Hintergrund des Rechtsstreits war die Beauftragung des geschiedenen Ehemanns der Mieterin durch den Vermieter für diesen die Wohnung zu besichtigen. Diese verweigerte ihrem Ex den Zutritt zur Wohnung. Mit Recht, wie nun die Kammer feststellte:

Nach allgemeiner Rechtsauffassung kann der Vermieter keine Besichtigung einer Mietwohnung durch solche Personen durchführen lassen, die für den Mieter auch unter angemessener Berücksichtigung der Interessen des Vermieters unzumutbar sind (vgl. AG Hamburg, WuM 1987, 379; Staudinger, BGB, Neubearbeitung 2011, § 535 Rn. 99; Schmidt-Futterer, Mietrecht, 10. Auflage, § 535 Rn. 184). Dies ist im Hinblick auf die Person des Klägers für die Beklagte anzunehmen. Bei dem Kläger handelt es sich unstreitig um den geschiedenen Ehemann der Beklagten. Ebenso unstreitig hat der Kläger alleine seit dem Jahr 2005 etwa zehn Rechtsstreite gegen die Beklagte geführt. Zudem hat er Rechtsstreite gegen den gemeinsamen Sohn, den Zeugen … geführt. Nach dem eigenen Vortrag des Klägers treten zwischen den Parteien überdies bei „jeder Möglichkeit“ Konflikte auf. Unter diesen Umständen ist es der Beklagten nicht zuzumuten, gerade der Person des Klägers Zutritt zu ihrem durch Art. 13 Abs. 1 GG geschützten Wohnbereich zu gewähren.
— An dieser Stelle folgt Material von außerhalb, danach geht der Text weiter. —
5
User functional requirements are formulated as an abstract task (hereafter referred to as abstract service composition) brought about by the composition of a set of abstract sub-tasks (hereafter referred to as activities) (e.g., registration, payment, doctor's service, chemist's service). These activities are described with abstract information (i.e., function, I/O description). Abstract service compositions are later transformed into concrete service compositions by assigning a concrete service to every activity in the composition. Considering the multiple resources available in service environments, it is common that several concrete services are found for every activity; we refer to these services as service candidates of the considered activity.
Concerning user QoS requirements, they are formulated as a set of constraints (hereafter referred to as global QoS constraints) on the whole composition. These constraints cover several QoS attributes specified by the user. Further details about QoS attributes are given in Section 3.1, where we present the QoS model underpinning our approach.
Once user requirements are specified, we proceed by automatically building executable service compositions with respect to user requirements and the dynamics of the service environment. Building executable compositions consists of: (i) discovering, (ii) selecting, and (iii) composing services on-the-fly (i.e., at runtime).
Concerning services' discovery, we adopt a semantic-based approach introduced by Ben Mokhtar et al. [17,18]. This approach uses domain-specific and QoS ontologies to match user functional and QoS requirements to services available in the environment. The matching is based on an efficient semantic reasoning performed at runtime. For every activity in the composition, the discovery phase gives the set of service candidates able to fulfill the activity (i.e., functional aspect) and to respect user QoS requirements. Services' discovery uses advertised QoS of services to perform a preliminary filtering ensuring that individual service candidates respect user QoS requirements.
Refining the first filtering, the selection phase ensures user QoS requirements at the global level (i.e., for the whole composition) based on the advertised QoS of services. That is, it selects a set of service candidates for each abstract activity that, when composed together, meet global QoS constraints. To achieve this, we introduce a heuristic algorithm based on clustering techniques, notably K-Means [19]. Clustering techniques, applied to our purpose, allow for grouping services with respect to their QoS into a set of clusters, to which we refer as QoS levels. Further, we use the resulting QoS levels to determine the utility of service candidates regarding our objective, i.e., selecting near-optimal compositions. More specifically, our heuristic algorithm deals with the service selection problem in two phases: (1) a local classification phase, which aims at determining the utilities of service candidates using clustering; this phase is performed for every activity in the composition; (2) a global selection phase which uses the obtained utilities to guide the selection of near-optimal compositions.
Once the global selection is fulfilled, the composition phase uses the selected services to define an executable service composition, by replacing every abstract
Nachdem auch nicht dargetan war, weshalb ausgerechnet der geschiedene Ex-Mann der Mieterin die Wohnung besichtigen sollte, wies das Gericht die auf Gewährung des Zutritts zum Zwecke der Besichtigung der Wohnung gerichtete Klage ab.

Fazit:

Steht dem Vermieter ein Besichtigungsrecht der Wohnung zu, darf er dieses grundsätzlich auch durch einen bevollmächtigten Vertreter ausüben lassen. Dies bietet sich etwa an, wenn der Vermieter in einer anderen, weit entfernten Stadt lebt und z.B. eine Mängelrüge durch die Mieterin überprüfen (lassen) möchte. Der Beauftragung eines Dritten sind jedoch Grenzen gesetzt, wie die Entscheidung des LG Frankfurt schön zeigt. Es kommt, wie so oft, immer auf den Einzelfall an.